An appreciation that living under the rule of law protects individual citizens and is essential for their wellbeing and safety.
An understanding that there is a separation of power between the executive and the judiciary, and that while some public bodies such as the police and the army can be held to account through Parliament, others such as the courts maintain independence.
An understanding that the freedom to choose and hold other faiths and beliefs is protected in law.
An acceptance that other people having different faiths or beliefs to oneself (or having none) should be accepted and tolerated, and should not be the cause of prejudicial or discriminatory behaviour.
An understanding of the importance of identifying and combating discrimination.

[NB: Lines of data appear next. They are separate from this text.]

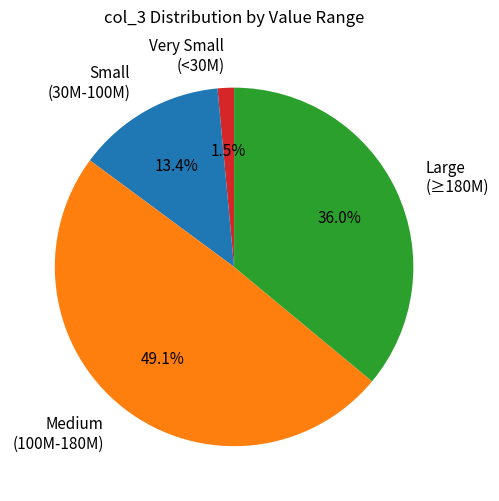

Is the sum of Large (≥180M) and Very Small (<30M) greater than half?

No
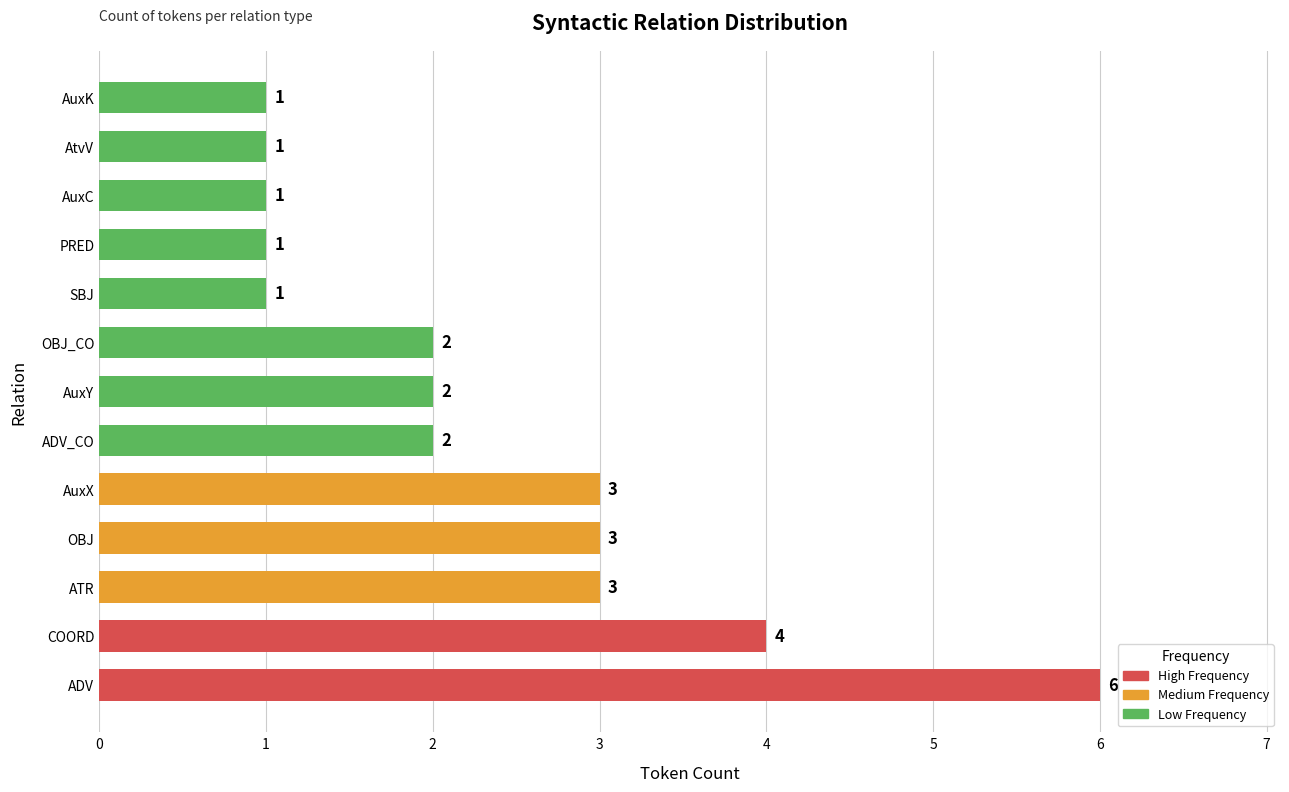

What is the ratio of the value at AuxY to the value at ATR?

0.7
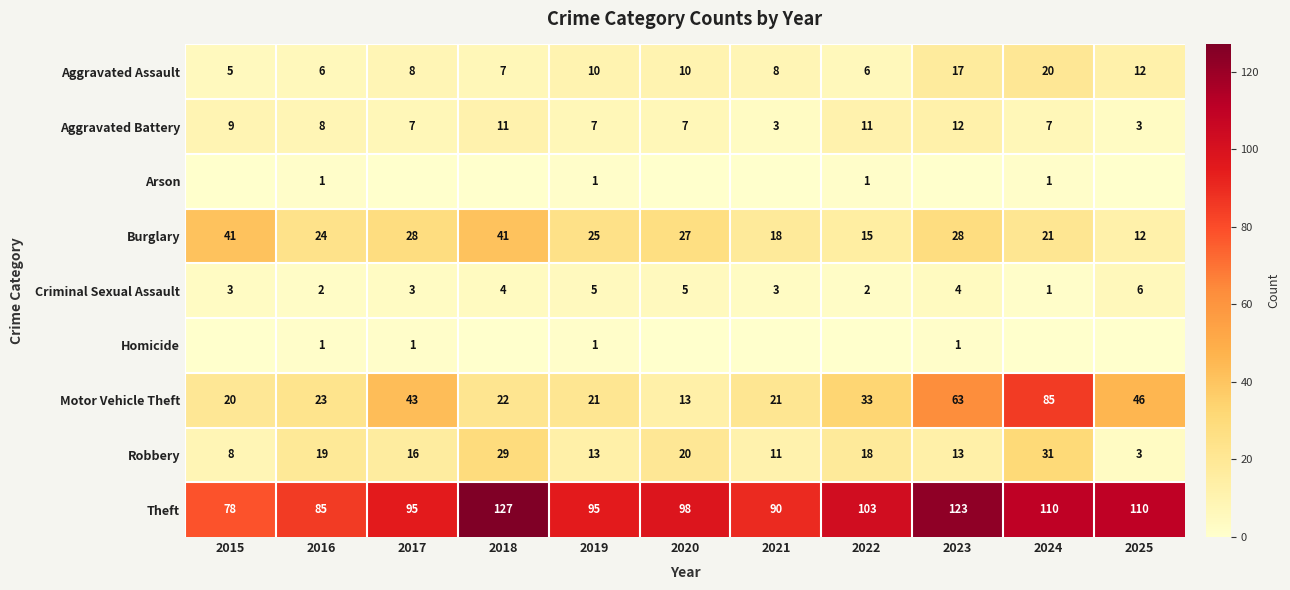

At which label does Aggravated Assault reach its peak?

2024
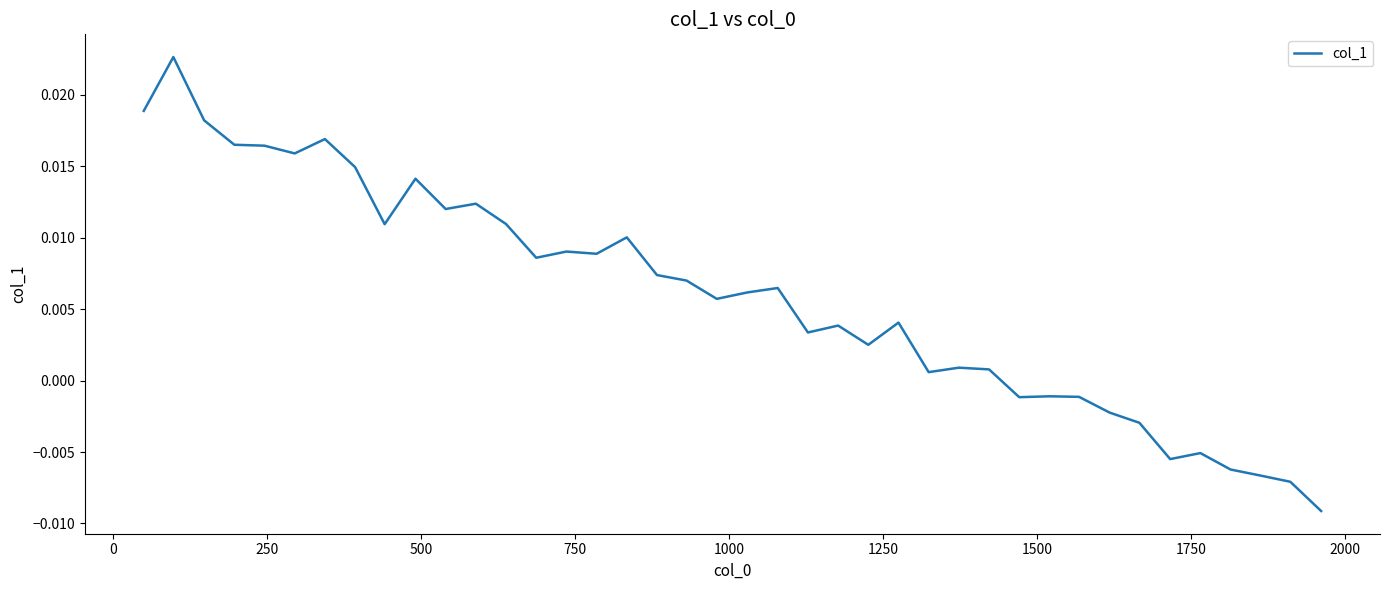

How many lines are shown in the chart?

1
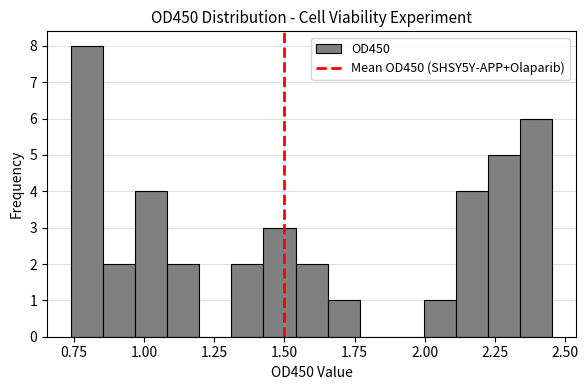

Around what value on the x-axis is the tallest bar? Give the approximate position of its centre, as read against the axis.

0.80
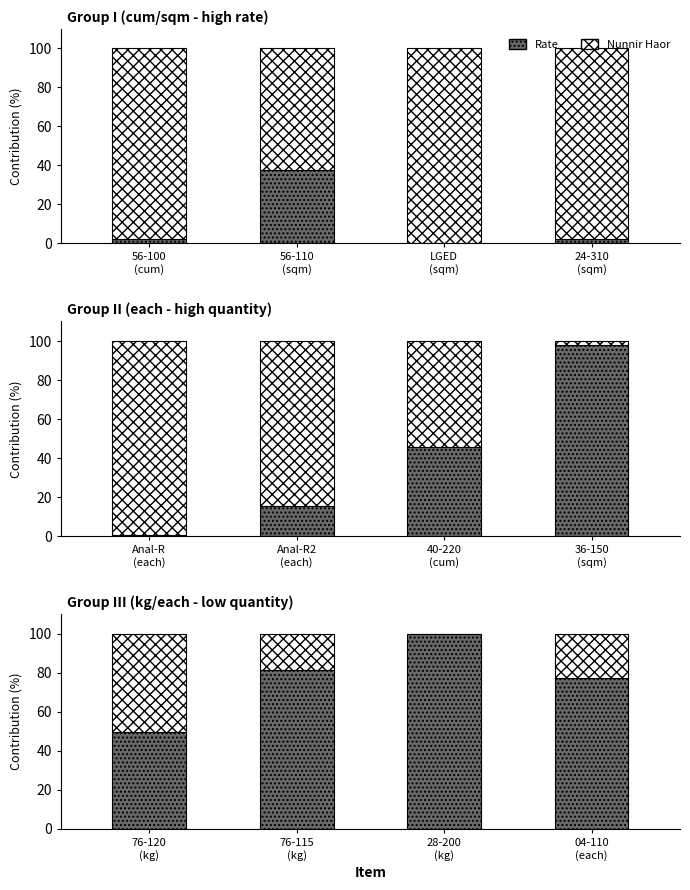

What position from the right is 04-110 (each)?

1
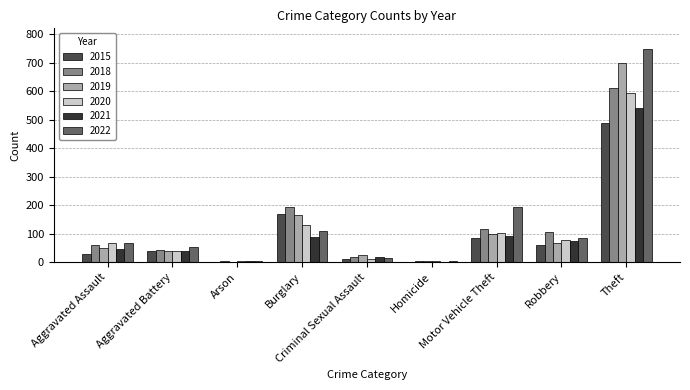

What is the sum of all 2021 values?

909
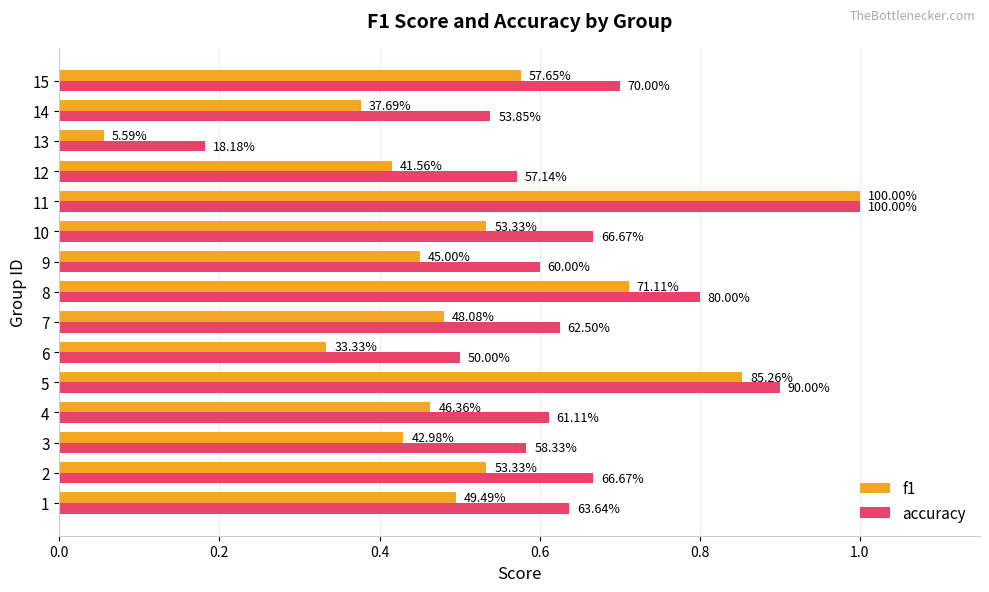

List the series in order of their overall mean, highest first.

accuracy, f1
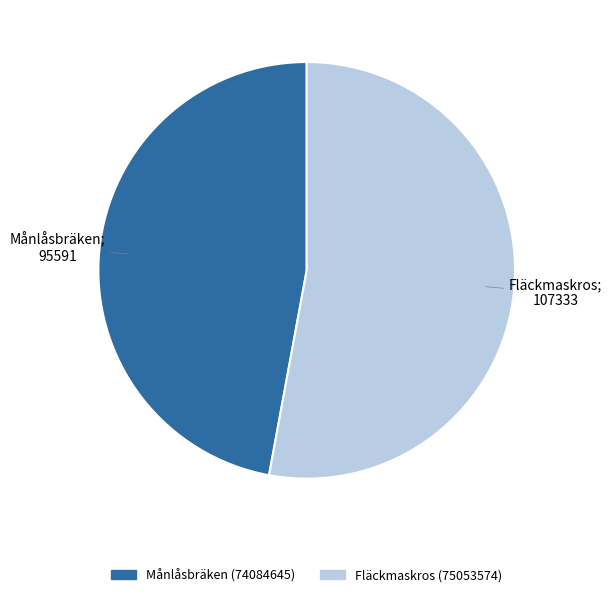

Rank the categories by value from lowest to highest.

Månlåsbräken (74084645), Fläckmaskros (75053574)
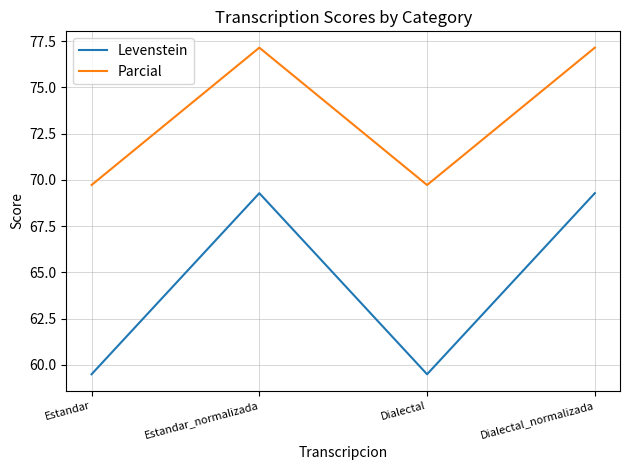

True or false: Levenstein and Parcial intersect in this chart.

False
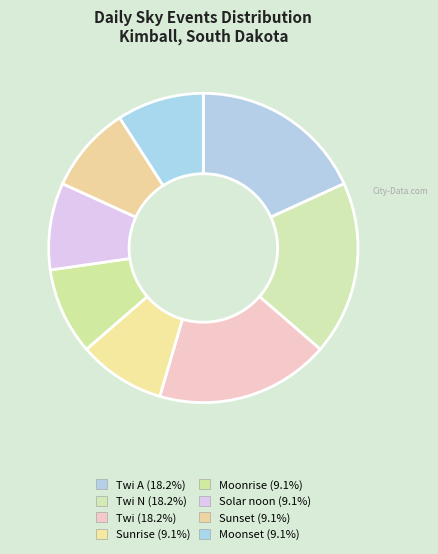

How many slices are in this pie chart?

8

Key Action Goals for 2021-22
To promote responsibility and a sense of community through pupil voice.
To support children to acknowledge, assess and begin to take control of their emotions.
Pupil Voice
We have established a new Pupil Parliament who are already developing a presence in the school community, having raised £885 towards a new minibus in Term 1 alone. Pupil Parliament meet at least twice every half term to discuss issues relevant to the school community, informed by class “surgeries” to ensure all pupils’ voices are heard in a democratic way.
Pupil Parliament Manifesto
“We promise to listen to everyone and talk about what is important to them. We want to help to make school a better place for everyone and to make and see people smile.”